Siang itu di bawah tugu desa yang masih
tegak berdiri meski tampak rapuh.
Dan bunga kamboja putih yang mulai bersemi.
Aku duduk menikmati waktu untuk berlalu.
Hidungku mencium semerbak kamboja kala
teruntai sinar mentari.
Telingaku mendengar sang bayu kala
menyelinap di sela-sela tugu.
Sudut pandangku melihat sosok lelaki tua
sedang menyeka lelah.
Nafasnya pun kadang terlihat tersengal.
Ku lihat goresan luka di pundaknya saat ia
singsingkan kain yang membalut tubuhnya.
Namun lelaki tua itu tak nampak sedikitpun
merintih.
Mungkin itu adalah gambaran betapa berat
beban yang dipikulnya.
Ku lihat juga dibias sinar matanya.
Tekad tuk bertahan hidup demi masa depan
anaknya.
Setelah lelah menepi.
Nampak lelaki tua itu mencoba bangkit.
Terkulai.
Lalu bangkit kembali.
Lalu ku ringankan tangan tuk membantunya.
Bukan karena aku terharu.
Bukan karena aku merasa iba.
Tapi karena suatu saat nanti aku akan
seperti itu.
Merasakan jalan panjang yang harus dilalui.

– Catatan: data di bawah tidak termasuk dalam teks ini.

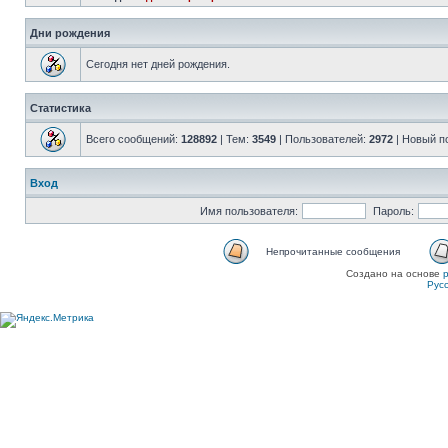
Дни рождения
Сегодня нет дней рождения.
Статистика
Всего сообщений:
128892
| Тем:
3549
| Пользователей:
2972
| Новый п
Вход
Имя пользователя:
Пароль:
Непрочитанные сообщения
Создано на основе
Рус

Tanpa tahu di mana ujung pangkalnya.
Dengan sisa tenaga.
Lelaki tua itu mampu kembali menaruh beban
hidup di pundaknya.
Langkahnya gontai terbalut darah.
Tapak kaki yang dulu kekar kini tampak
legam terbakar nanah.
Punggung yang dulu tegap.
Kini mulai membungkuk dan gemetar.
Namun tetap saja semangatnya tak pernah
pudar.
Tetap setia memapah beribu harapan.
Kemudian ia berpesan padaku.
Aku berjuang demi untuk melihat anakku
bahagia.
Sebentar lagi.
Kamu juga akan merasakannya.
Jadi persiapkan bekalmu.
Lalu sosok itu menghilang di balik
pandangan.
Tak lama berselang.
Sosok pemuda nampak berlari.
Terhenti dan menyapaku.
Di mana bapakku?
Ku tunjukkan jalan yang telah dilalui sosok tua
tadi.
Maaf...aku harus bergegas menyusulnya.
Aku harus menggantikannya.
Tak peduli meski aku tak punya mimpi.
Tak peduli meski aku harus terus berlari
tanpa harus berhenti.
Karena takkan berarti jika aku bahagia tapi
orang tuaku telah mati.
Adzan ashar sentuh telingaku.
Sentuh sadarku bahwa semua itu benar-benar
terjadi.
Lalu ku langkahkan kaki.
Tinggalkan tugu desa,bunga kamboja dan luka
pada pundak lelaki tua.
Biarlah ku simpan sendiri selaksa peristiwa
ini.
Untuk bekalku meniti kehidupan nanti.